How calls are extracted
A "call" in SWARM is a structured record that says this member predicted X would do Y at time T. We extract calls from group messages in three layers.
Layer 1 — free filter
Pure regex + rules. Drops obvious noise (gm/wagmi/lfg, emoji-only, short all-caps, duplicates within 5 min) before any AI call. Costs zero. Filters about 35-50% of typical group traffic.
Layer 2 — classification
Every minute, the classifier cron batches up to 25 unclassified messages per group and sends them to Claude Haiku 4.5 with a locked system prompt. Output schema:
{
msgId, category, confidence,
usefulness_score, risk_score, sentiment,
tickers[], contracts[], narratives[],
reasoning
}Categories: alpha_call, market_warning, research, token_mention, narrative, meme, question, answer, noise, social, admin.

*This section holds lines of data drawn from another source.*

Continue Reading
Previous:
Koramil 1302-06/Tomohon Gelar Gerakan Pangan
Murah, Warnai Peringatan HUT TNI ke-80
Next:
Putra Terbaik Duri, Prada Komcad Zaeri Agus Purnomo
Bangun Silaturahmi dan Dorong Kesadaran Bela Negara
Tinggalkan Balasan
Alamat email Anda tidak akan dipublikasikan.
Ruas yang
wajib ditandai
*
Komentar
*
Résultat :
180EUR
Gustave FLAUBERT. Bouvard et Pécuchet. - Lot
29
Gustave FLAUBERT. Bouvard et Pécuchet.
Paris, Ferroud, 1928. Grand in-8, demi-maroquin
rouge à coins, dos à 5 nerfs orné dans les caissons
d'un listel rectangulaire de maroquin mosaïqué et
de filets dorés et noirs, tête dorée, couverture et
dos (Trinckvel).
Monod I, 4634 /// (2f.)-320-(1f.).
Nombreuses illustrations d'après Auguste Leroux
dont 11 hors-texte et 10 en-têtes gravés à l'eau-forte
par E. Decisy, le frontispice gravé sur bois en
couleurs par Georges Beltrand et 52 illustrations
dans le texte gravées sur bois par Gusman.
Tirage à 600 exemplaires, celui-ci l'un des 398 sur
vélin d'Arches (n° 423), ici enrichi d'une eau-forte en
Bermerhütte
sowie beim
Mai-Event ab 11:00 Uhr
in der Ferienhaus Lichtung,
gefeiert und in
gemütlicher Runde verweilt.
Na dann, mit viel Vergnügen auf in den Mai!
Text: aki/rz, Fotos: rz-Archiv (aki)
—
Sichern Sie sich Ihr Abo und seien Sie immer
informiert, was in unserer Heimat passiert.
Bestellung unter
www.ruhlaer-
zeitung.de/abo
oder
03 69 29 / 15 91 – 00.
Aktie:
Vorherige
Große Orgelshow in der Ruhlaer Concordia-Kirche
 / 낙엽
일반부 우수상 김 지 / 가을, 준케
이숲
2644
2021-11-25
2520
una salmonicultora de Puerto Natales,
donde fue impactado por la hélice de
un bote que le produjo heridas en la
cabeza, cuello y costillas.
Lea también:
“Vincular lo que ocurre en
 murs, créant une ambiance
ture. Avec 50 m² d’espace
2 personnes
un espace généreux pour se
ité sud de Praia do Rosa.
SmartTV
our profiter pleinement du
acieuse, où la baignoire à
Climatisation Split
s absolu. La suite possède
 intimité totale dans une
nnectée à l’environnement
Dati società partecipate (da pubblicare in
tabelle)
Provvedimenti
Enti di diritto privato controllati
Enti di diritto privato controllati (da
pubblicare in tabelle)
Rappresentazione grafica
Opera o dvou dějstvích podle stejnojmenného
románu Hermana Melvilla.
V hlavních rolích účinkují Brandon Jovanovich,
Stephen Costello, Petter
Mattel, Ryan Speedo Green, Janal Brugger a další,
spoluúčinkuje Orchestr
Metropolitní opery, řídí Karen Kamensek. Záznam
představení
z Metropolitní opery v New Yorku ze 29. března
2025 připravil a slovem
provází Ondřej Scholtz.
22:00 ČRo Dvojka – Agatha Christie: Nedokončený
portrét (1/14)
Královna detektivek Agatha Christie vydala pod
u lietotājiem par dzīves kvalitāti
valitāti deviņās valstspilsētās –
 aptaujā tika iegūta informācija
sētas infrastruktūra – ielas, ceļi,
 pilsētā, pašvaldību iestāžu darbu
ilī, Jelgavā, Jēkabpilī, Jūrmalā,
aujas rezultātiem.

Layer 2.5 — call extraction
When Layer 2 categorizes a message as alpha_call with confidence >= 0.65 AND a contract address is present, the extractor pulls the structured Call record:
{
ticker, chain, contractAddress,
direction: "long" | "short" | "watch",
confidence: 0..1,
rejectedReason: null | "..."
}Common rejectedReason values: low_confidence (extractor < 0.5), ambiguous_direction, bot_link_spam, nonexistent_contract (DexScreener can't resolve), duplicate_of_user (same caller called same token in last 48h).
Why the layering
One LLM call per message at 50k messages/day per group is cost- prohibitive. Layer 1 removes the obvious junk for free. Layer 2 batches and uses the cheap model. Only Layer 2.5 — call extraction — runs the higher-precision pass, and only on the small fraction of messages classified as alpha_call.
Net cost: under $0.20/day for a 250-member group with 1500 messages/day. Pro and Elite tiers raise the cap to $1 and $3, sufficient for groups generating 10-50k messages/day.